Author: Fatma Selimoğlu

Chinese Coking Coal Prices Rebound on Supply Concerns

China's coking coal prices rebounded on Thursday, aided by resurfacing concerns about contracted supply after several mines halted production amid stringent safety inspections following a deadly mine accident in coal-rich Shanxi province.

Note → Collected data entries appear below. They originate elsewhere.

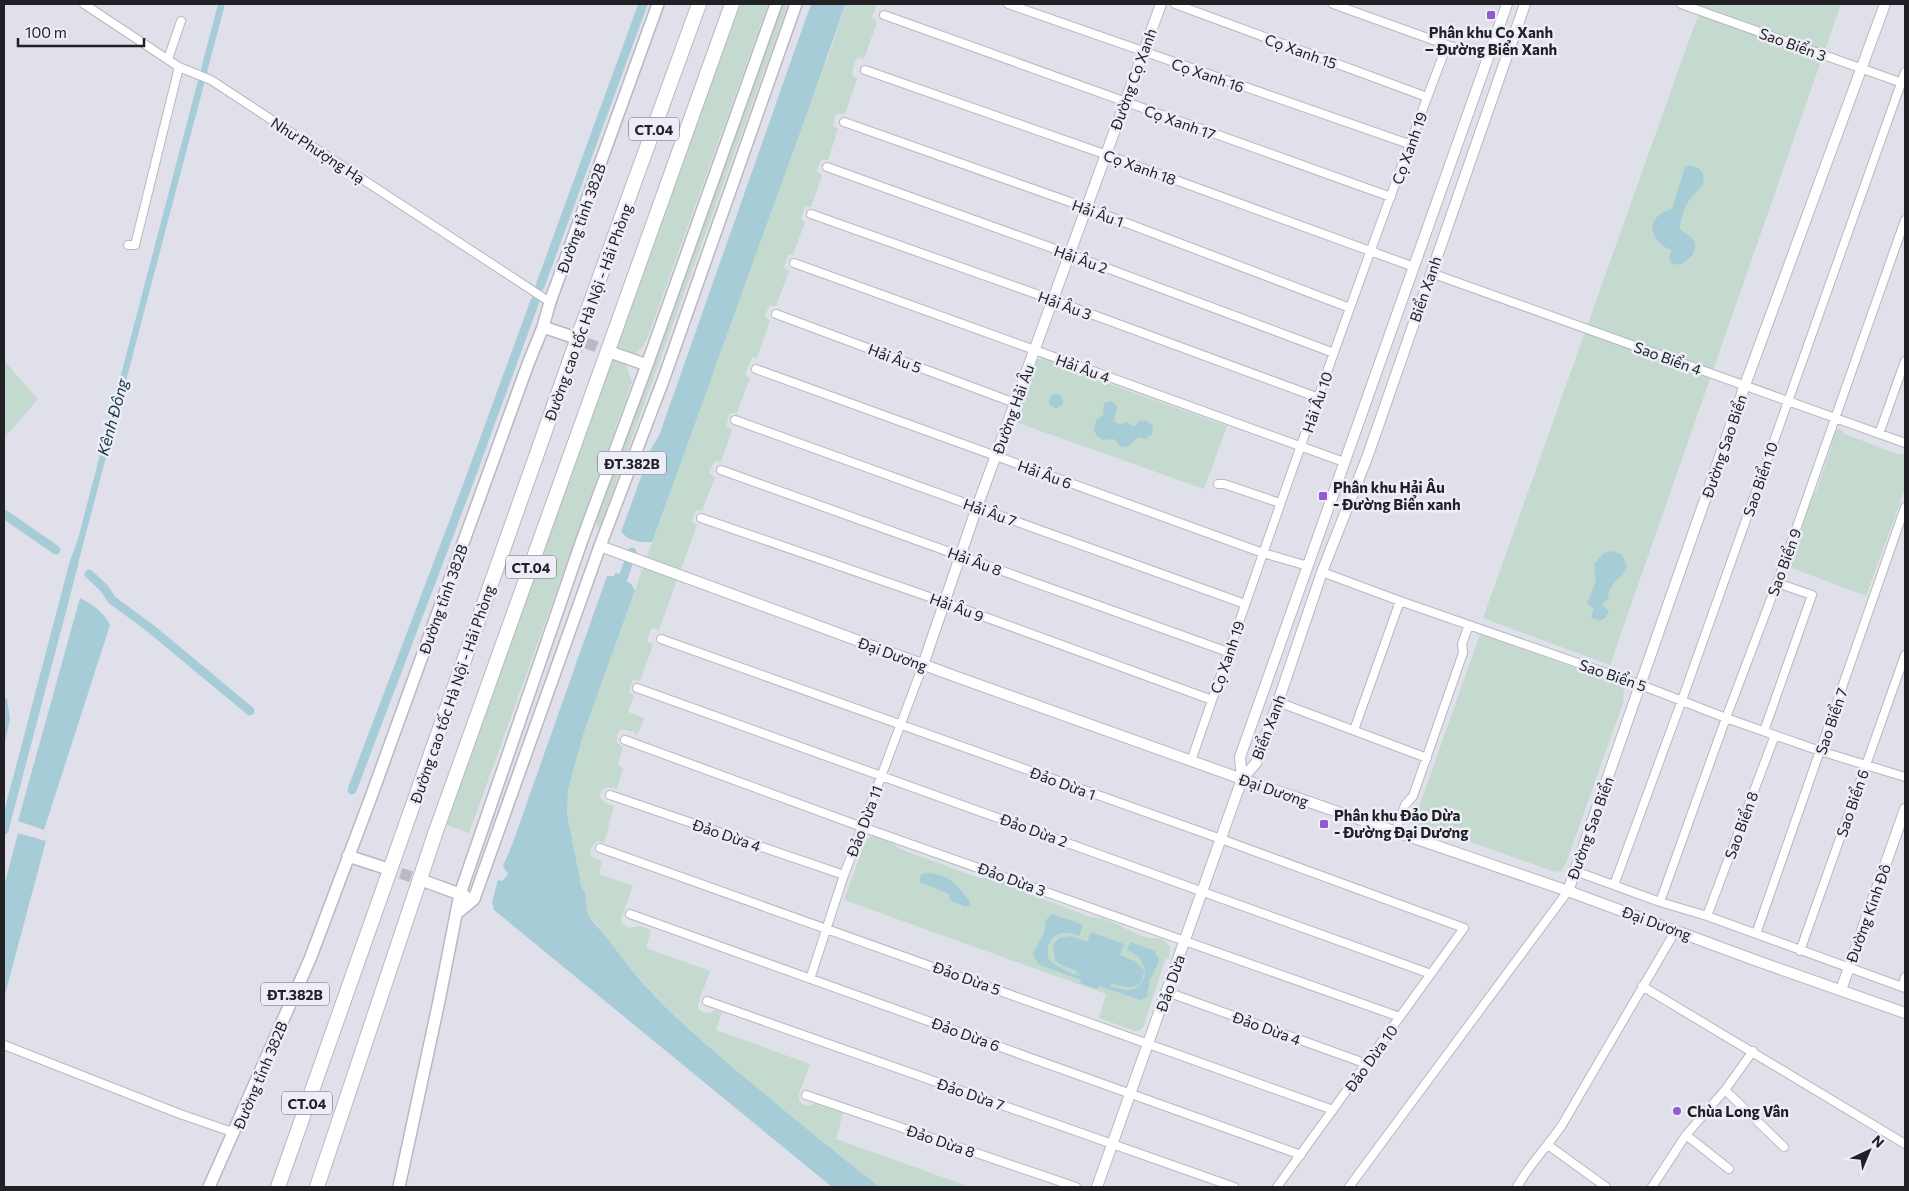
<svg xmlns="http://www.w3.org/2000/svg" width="1909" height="1191" font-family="Commissioner,sans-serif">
	<rect width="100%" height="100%" fill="#dfe0ea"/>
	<path fill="#c4dace" d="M741,4H768L647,339C636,359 632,355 611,349Z
		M782,4H788L601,524L598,528L596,522Z
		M845,4H885L884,6L877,4L872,17L877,22L864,59L858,57L855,62L852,75L857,79L845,114H836L833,126L838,129L828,160H821L817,170L822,176L811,207H805L801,219L805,222L793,255H788L784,267L789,271L776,306H769L765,316L770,321L757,358L752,357L745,375L750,378L737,413H730L727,423V427L732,430L721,462L714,461L709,473L715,477L702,511L696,510L692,521L697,525L659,630L654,628L651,629L647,641L653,645L640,681L633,680L629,693L634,695L628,712L644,718L640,731H638L636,736L634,732L621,729L617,735V743L623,747L618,765L623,768L617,789L607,787L602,790L600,796L604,803L614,806L604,843L597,841L592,847L590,854L592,857L602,861L599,874L633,886L621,919L622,923L629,928L640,926L651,930L646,948L710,971L698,1004V1009C705,1014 708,1014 715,1010L722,1012L716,1030L810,1064L799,1094V1101L805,1106L815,1104L843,1113L836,1139L970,1187H880L847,1162L713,1053L661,1002L620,957L608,938L589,916L586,905L584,890L582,889L567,814L568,789L584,732L807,111L830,52Z
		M1702,4H1841L1610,665L1483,618Z
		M609,355L626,365L632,382L469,833L441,823Z
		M1039,359L1051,360L1056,365L1227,426L1204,489L1015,422L1036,362Z
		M4,361L38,399L4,438Z
		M1839,429L1842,430L1845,434L1899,455L1905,453V489L1866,596L1789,567L1813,494L1816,492L1832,444L1831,441L1834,433Z
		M1480,634L1619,684L1624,689L1623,703L1566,863L1561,871L1555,872L1428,827L1420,828L1409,822L1418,810Z
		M873,836L893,844L900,849L979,878C993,876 1016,885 1027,893L1090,917C1095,918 1098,917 1102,918C1119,923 1132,934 1149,938C1152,939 1154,938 1157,938C1162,938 1167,943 1170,947L1169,957L1165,960L1143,1028L1140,1030L1135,1031L1099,1018L1106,994L844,900L864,845L868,838Z"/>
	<path fill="#a6ccd8" d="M218,4H225L75,575L70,571V561L78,539Z
		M811,4H845C823,71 798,137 774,204C733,317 693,430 652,542H637L621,578L631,584L635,590L584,732L568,789L567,814L582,889L584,890C587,899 585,908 589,916C594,925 603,931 609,940C648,997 702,1042 756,1087C797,1121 838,1155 880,1187H832L494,910L492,902L498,880L502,881L508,874L503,866L512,845L607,576H614L629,539L621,532L652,447L659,436Z
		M1690,165L1700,169C1711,186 1695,189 1688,202C1684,208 1680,221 1680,228C1683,233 1689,234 1693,239C1700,249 1689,262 1679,265L1677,263L1672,265L1669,259L1671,250C1655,244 1643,225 1662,213C1667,210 1669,211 1673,207C1675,194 1682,182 1684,168Z
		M1049 401a7 7 0 1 1 14 0a7 7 0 1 1-14 0Z
		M1111,401L1117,406V411L1114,417L1115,422L1120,424L1127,422L1134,427L1139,421H1147L1153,426L1152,434L1145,439L1138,437L1128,447L1120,446L1114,439L1103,440L1097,436L1094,431L1096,420L1103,415L1104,403Z
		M1613,551L1622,555L1627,565C1622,581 1608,581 1608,600L1605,601L1602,605L1609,611C1608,616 1604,620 1599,621L1591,617L1594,609L1587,603L1596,582L1594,564L1604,553Z
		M80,598C93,605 103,611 110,625L44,830L18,821Z
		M4,698L7,699L10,719L4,746Z
		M18,833L46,841L4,998V886Z
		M928,873C953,876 955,884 970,901V905L965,907L950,900L949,894L920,882V877L922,874Z
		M1052,914L1083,925L1079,936C1059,927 1043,938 1049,959C1058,968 1071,974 1082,976L1076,973L1077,971L1063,966L1055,961L1053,945L1059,938L1071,936L1087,942L1091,932L1124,944L1120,955L1135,961L1144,970C1143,992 1126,989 1111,983L1110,986C1125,991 1138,994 1145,976C1145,962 1139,955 1127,950L1130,942L1155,951L1157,957L1159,958V961L1150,980L1147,997L1141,1000L1099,986L1098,989L1080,983L1081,980L1040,965L1035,959L1033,953L1044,933L1046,920Z"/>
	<path fill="#dfe0ea" d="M621,532L627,538L648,545L639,544L625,576L613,572L625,540L620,535Z"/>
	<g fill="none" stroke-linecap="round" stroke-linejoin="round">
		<path stroke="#a6ccd8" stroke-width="9" d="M540,286L643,4
			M4,514L56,550
			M89,574L104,588L112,600L150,628L250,711
			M619,590L632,552
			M352,790L467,487L535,301
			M4,830L74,563"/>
		<path stroke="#b9bac3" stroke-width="11" stroke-dasharray="11 5.5" stroke-linecap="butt" d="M571,337L610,352
			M385,868L424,881"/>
		<defs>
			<path id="street" d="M84,4L179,67L211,80L550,302
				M1008,4L1409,144
				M1175,4L1427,97
				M1333,4L1447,45L1488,56
				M1681,4L1905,84
				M884,15L1391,197
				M168,59L181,21
				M865,70L1107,155L1414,267
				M844,122L1087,208L1350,308
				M827,167L1069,254L1334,353
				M811,214L1053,300L1319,398
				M128,245H135L179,67
				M794,263L1344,462
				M1431,273L1905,443
				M776,314L1015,403
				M756,369L1263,553L1308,566
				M735,420L1245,604
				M1879,434L1905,361
				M721,470L1228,652
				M1218,484H1224L1280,503
				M701,518L944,602L1212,700
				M1322,572L1400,601L1641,685L1726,718L1820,751L1905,777
				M661,639L1221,839L1464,928L1277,1187
				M637,688L1431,974
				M1278,702L1427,758
				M1354,730L1400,601
				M1764,731L1812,595L1777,583
				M625,740L862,827L1400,1017
				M1191,761C1274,521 1357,282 1447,45
				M610,795L844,875
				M1395,832L1405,805L1413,796L1463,653L1462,644L1469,625
				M600,848L1333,1110
				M1575,871L1660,902L1707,916L1905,988
				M1614,885L1682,700L1905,72
				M1660,902L1726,718L1777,583L1905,220
				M630,914L1301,1155
				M1707,916L1775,735
				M1756,934L1905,507
				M1800,951L1905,655
				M810,979L844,875L923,665
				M1642,986L1905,1144
				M1902,987L1905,977
				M1167,992L1367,1064
				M707,1001L1234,1187
				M4,1045L180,1114L235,1133
				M1725,1090L1784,1147
				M806,1095L1076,1187
				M1686,1135L1729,1169
				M1548,1145L1606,1187
				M1349,1187L1568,891
				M1517,1187C1529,1165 1547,1147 1562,1125L1676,930
				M1652,1187L1686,1135L1725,1090L1753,1051"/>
			<path id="secondary" d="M600,546L957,677L1242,779L1568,891L1760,962L1905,1013
				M923,665L977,507L1161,4
				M1242,779L1240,757L1507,4
				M1568,891L1745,385L1885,4
				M1841,990L1905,809
				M1097,1187L1242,779L1256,763L1278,702L1322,572L1368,455L1525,4"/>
			<path id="primary" d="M543,327L570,336
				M610,352L647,365
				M348,856L385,868
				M424,881L465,896
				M456,914L474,899L600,546L664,378L796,4
				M209,1187L310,959L371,797L528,364L543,327L550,302L658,4
				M399,1187L439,1001L460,894L582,540L647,365L776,4"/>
			<path id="highway" d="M278,1187L581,329L699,4
				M317,1187L436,831L732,4"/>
		</defs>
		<use href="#street" stroke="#b7b8c2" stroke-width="10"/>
		<use href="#secondary" stroke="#b7b8c2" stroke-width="12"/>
		<use href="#primary" stroke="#b7b8c2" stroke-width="14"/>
		<use href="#highway" stroke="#b7b8c2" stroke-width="16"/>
		<use href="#street" stroke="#fff" stroke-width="8"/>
		<use href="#secondary" stroke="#fff" stroke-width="10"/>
		<use href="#primary" stroke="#fff" stroke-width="11"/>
		<use href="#highway" stroke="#fff" stroke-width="14"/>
	</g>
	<g fill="#935bd2" stroke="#ecedf7" stroke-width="2">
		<rect x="1486" y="10" width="10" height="10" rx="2.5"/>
		<rect x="1318" y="491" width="10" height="10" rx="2.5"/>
		<rect x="1319" y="819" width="10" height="10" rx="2.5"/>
		<circle cx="1677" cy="1111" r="5"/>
	</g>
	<g text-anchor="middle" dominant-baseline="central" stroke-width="5" stroke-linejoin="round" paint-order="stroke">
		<g fill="#ecedf7" stroke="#5e5e64" stroke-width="1">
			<rect x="629" y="117.5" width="50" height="23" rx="4"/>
			<rect x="598" y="451.5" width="68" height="23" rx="4"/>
			<rect x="506" y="555.5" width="50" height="23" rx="4"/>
			<rect x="261" y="982.5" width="68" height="23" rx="4"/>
			<rect x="282" y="1091.5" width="50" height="23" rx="4"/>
		</g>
		<g font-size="14" font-weight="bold" fill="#212125">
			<text x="654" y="129">CT.04</text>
			<text x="632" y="463">ĐT.382B</text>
			<text x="531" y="567">CT.04</text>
			<text x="295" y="994">ĐT.382B</text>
			<text x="307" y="1103">CT.04</text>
		</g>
		<g font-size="15" font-weight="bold" fill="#212125" stroke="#ecedf7" text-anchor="start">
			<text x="1491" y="32" text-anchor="middle">Phân khu Cọ Xanh<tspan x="1491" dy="17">– Đường Biển Xanh</tspan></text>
			<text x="1333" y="487">Phân khu Hải Âu<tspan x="1333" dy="17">- Đường Biển xanh</tspan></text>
			<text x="1334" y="815">Phân khu Đảo Dừa<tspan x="1334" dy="17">- Đường Đại Dương</tspan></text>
			<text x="1687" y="1111">Chùa Long Vân</text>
		</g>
		<g font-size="15" fill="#212125" stroke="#ecedf7">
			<text transform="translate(1793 44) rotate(20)">Sao Biển 3</text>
			<text transform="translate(1301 51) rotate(20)">Cọ Xanh 15</text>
			<text transform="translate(1208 75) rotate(19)">Cọ Xanh 16</text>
			<text transform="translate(1133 79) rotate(-70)">Đường Cọ Xanh</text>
			<text transform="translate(1180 122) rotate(20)">Cọ Xanh 17</text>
			<text transform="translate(1409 148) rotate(-70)">Cọ Xanh 19</text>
			<text transform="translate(318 150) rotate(33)">Như Phượng Hạ</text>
			<text transform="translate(1140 167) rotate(20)">Cọ Xanh 18</text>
			<text transform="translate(1098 213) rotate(20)">Hải Âu 1</text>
			<text transform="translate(581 218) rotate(-70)">Đường tỉnh 382B</text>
			<text transform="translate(1081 259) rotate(20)">Hải Âu 2</text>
			<text transform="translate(1425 289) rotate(-71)">Biển Xanh</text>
			<text transform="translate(1065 305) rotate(20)">Hải Âu 3</text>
			<text transform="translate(588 312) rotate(-70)">Đường cao tốc Hà Nội - Hải Phòng</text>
			<text transform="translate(895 358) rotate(21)">Hải Âu 5</text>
			<text transform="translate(1668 358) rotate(20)">Sao Biển 4</text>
			<text transform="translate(1083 368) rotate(20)">Hải Âu 4</text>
			<text transform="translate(1317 402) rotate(-71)">Hải Âu 10</text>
			<text transform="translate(1013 409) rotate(-70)">Đường Hải Âu</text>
			<text transform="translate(1724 446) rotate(-71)">Đường Sao Biển</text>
			<text transform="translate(1045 474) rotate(20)">Hải Âu 6</text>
			<text transform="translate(1760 479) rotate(-71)">Sao Biển 10</text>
			<text transform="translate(990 512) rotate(20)">Hải Âu 7</text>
			<text transform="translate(975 561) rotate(20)">Hải Âu 8</text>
			<text transform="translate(1784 562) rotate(-70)">Sao Biển 9</text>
			<text transform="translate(443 599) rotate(-70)">Đường tỉnh 382B</text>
			<text transform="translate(957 607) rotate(20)">Hải Âu 9</text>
			<text transform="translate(893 654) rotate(20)">Đại Dương</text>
			<text transform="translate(1227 657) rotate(-71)">Cọ Xanh 19</text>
			<text transform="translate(1613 675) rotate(19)">Sao Biển 5</text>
			<text transform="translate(452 694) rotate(-71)">Đường cao tốc Hà Nội - Hải Phòng</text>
			<text transform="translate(1831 721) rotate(-71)">Sao Biển 7</text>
			<text transform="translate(1268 727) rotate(-69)">Biển Xanh</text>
			<text transform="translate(1063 783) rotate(20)">Đảo Dừa 1</text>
			<text transform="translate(1274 790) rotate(19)">Đại Dương</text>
			<text transform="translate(1852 803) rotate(-71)">Sao Biển 6</text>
			<text transform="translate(864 821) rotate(-69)">Đảo Dừa 11</text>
			<text transform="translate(1741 825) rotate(-70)">Sao Biển 8</text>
			<text transform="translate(1590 828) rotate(-70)">Đường Sao Biển</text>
			<text transform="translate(1034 830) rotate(20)">Đảo Dừa 2</text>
			<text transform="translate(727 835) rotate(19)">Đảo Dừa 4</text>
			<text transform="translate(1012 879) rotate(20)">Đảo Dừa 3</text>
			<text transform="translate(1868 913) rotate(-70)">Đường Kinh Đô</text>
			<text transform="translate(1657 923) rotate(20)">Đại Dương</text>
			<text transform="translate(967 978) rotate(20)">Đảo Dừa 5</text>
			<text transform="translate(1170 983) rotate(-71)">Đảo Dừa</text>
			<text transform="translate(1267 1028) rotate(20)">Đảo Dừa 4</text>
			<text transform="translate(966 1034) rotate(20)">Đảo Dừa 6</text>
			<text transform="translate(1371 1058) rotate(-54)">Đảo Dừa 10</text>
			<text transform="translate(260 1075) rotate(-67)">Đường tỉnh 382B</text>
			<text transform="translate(971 1094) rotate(19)">Đảo Dừa 7</text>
			<text transform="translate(941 1141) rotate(19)">Đảo Dừa 8</text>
		</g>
		<g font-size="16" font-style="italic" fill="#133740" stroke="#ecedf7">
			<text transform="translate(112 417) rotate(-75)">Kênh Đông</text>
		</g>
	</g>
	<rect width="1909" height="1191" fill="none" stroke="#212125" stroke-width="10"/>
	<g transform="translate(1869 1151) rotate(44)" stroke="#ecedf7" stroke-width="4" paint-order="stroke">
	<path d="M0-4L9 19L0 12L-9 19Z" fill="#212125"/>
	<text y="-8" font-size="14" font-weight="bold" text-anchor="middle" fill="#212125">N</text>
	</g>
	<path d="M18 38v8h126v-8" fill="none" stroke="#212125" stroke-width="2.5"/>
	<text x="25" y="38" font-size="15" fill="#212125" stroke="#ecedf7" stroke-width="4" paint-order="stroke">100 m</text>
</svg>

Mine Accident and Supply Disruptions

China's State Council established an investigation team for the Liushenyu coal mine accident in northern Shanxi that killed 82 people. According to a survey by consultancy Mysteel, a total of 113 coal mines in Shanxi, with a combined production capacity of 125 million metric tons, remain suspended. A survey by Steelhome showed that around 452,000 tons of raw coal have been reduced each day after the accident.

Price Movements

The most-traded coking coal contract on the Dalian Commodity Exchange (DCE) advanced 1.3% to 1,284 yuan per ton. The most active DCE coke contract rose 1.66% to 1,893 yuan a ton. Analysts noted that coking coal supply has contracted prominently, supporting prices.

Other Commodities

Iron ore lost ground with the most active DCE contract dipping 0.13% to 780 yuan a ton, while the benchmark June iron ore on the Singapore Exchange fell 0.71% to $104.45 a ton. Analysts at JP Morgan lifted the long-term iron ore price forecast to $90 a ton from $80 previously. Steel benchmarks on the Shanghai Futures Exchange were mixed.